Xerox Holdings (NASDAQ:XRX) delivered a complex set of fourth-quarter results on Thursday, highlighting both the massive scale of its recent acquisitions and the persistent challenges of its structural overhaul.
The Norwalk, Connecticut-based company reported revenue of $2.03 billion, a 25.7% increase over the prior year, primarily driven by the first full quarter of Lexmark’s contributions.
However, on a pro forma basis—which accounts for the acquisitions as if they had occurred a year ago—revenue actually declined 9%, reflecting a cooling market for traditional office hardware.

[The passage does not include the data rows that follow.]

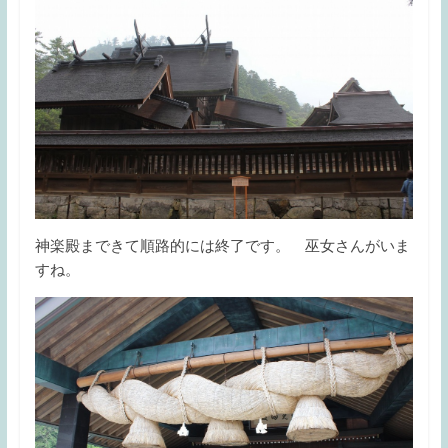
神楽殿まできて順路的には終了です。 巫女さんがいま
すね。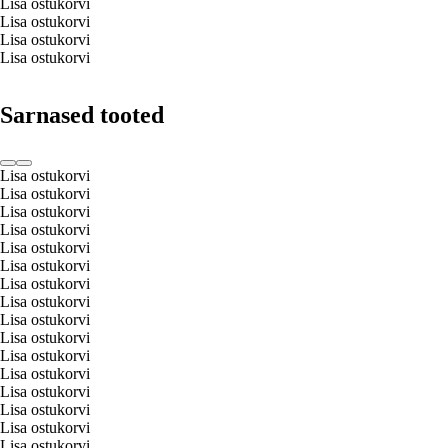
Lisa ostukorvi
Lisa ostukorvi
Lisa ostukorvi
Lisa ostukorvi
Sarnased tooted
Lisa ostukorvi
Lisa ostukorvi
Lisa ostukorvi
Lisa ostukorvi
Lisa ostukorvi
Lisa ostukorvi
Lisa ostukorvi
Lisa ostukorvi
Lisa ostukorvi
Lisa ostukorvi
Lisa ostukorvi
Lisa ostukorvi
Lisa ostukorvi
Lisa ostukorvi
Lisa ostukorvi
Lisa ostukorvi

The company's bottom line remains under pressure from integration costs and tariff-related headwinds.
Xerox posted a GAAP net loss of $73 million, or $0.60 per share, while its adjusted net loss stood at $8 million.

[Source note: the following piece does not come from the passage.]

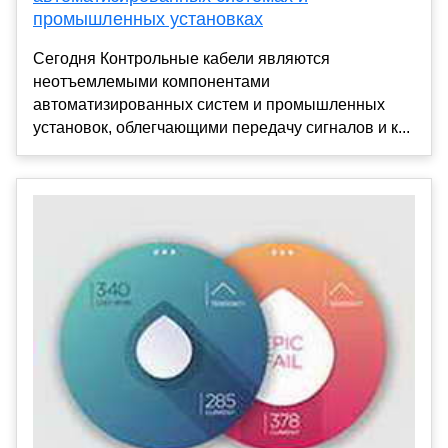
промышленных установках
Сегодня Контрольные кабели являются
неотъемлемыми компонентами
автоматизированных систем и промышленных
установок, облегчающими передачу сигналов и к...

Free cash flow for the quarter was $184 million, a significant drop from the $334 million generated in the same period last year.
For the full year 2025, Xerox reported total revenue of $7.02 billion and a GAAP net loss of $1.03 billion, though this was a notable improvement over the $1.3 billion loss recorded in 2024.
Looking ahead to 2026, the company issued 2026 revenue guidance of "above $7.5 billion" and expects adjusted operating income to climb to between $450 million and $500 million as it realizes over $200 million in synergies from the Lexmark and ITsavvy deals.